Decentralisation of Government in Zambia: Baseline survey and a global comparative analysis of strategies and barriers to implementation

Project Active from to State

A decentralised public service is widely perceived to more effectively respond to local community needs. As in other post-colonial states, there has been a push toward decentralisation in Zambia since independence; implementation, however, has lagged due largely to uncertainty on optimal rollout strategies given capacity limitations at the local level. With the change in Government in 2011, decentralisation re-entered the national dialogue and a revised decentralisation policy was launched in 2013. The Decentralisation Secretariat was established in 2003 under the Cabinet Office and is tasked with harmonising and coordinating all decentralisation reforms and efforts.
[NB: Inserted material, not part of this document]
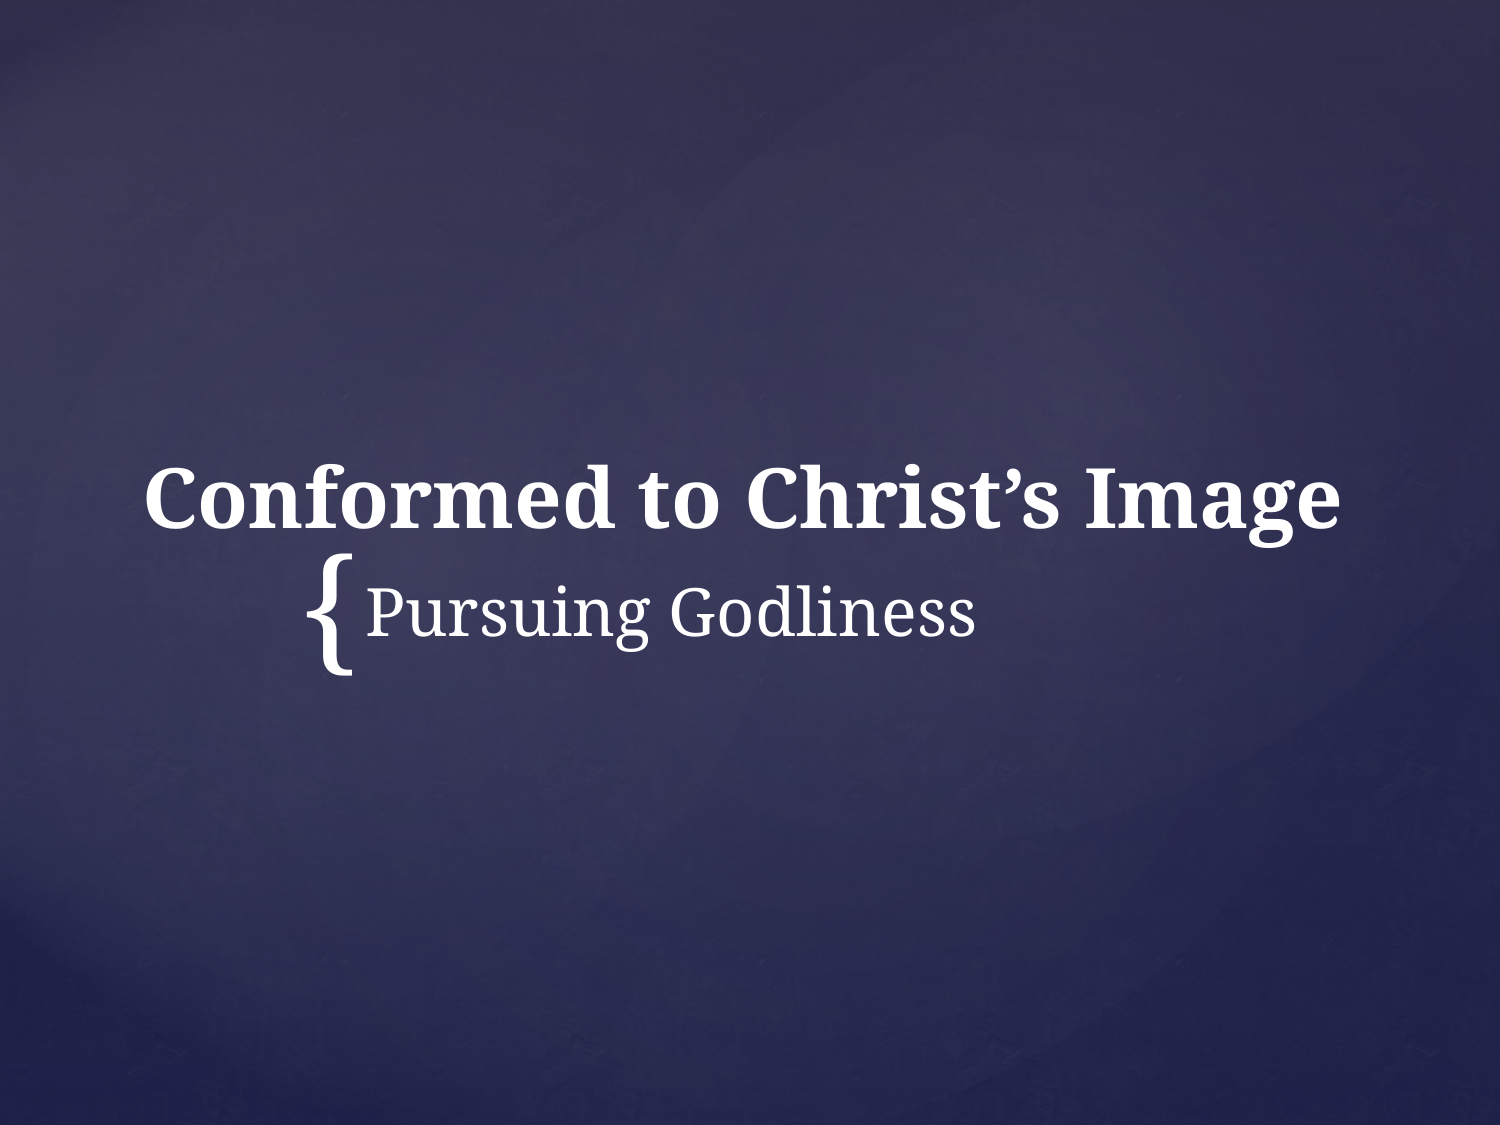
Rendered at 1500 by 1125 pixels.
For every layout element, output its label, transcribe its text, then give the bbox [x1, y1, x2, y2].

These initiatives currently focus on decentralizing civil service management to local governments (including human resources and recruitment) which will be followed by fiscal decentralisation beginning in 2016.

To inform the ongoing decentralisation planning in Zambia, and at the Government of Zambia’s request, we are conducting a comparative analysis by synthesizing existing research on decentralisation policies and implementation strategies from countries with socio-economic profiles similar to that of Zambia. We are additionally working to secure administrative productivity data from the Ministry of Agriculture, Ministry of Education, and Ministry of Health which will serve as baseline data for a potential future randomized evaluation that will measure the causal impact of decentralization on the productivity and performance of civil servants.

The purpose of these activities is to enable us to launch a deeper conversation with the Government of Zambia on the possibility of staggering the decentralisation of recruitment and/or fiscal functions in a way that accommodates a rigorous impact evaluation. Such an evaluation holds considerable promise for informing policy debates on sustainable economic growth in Zambia and beyond, given the potential for decentralisation to both better meet local needs and potentially lead to nepotism, inefficiency, and/or leakage.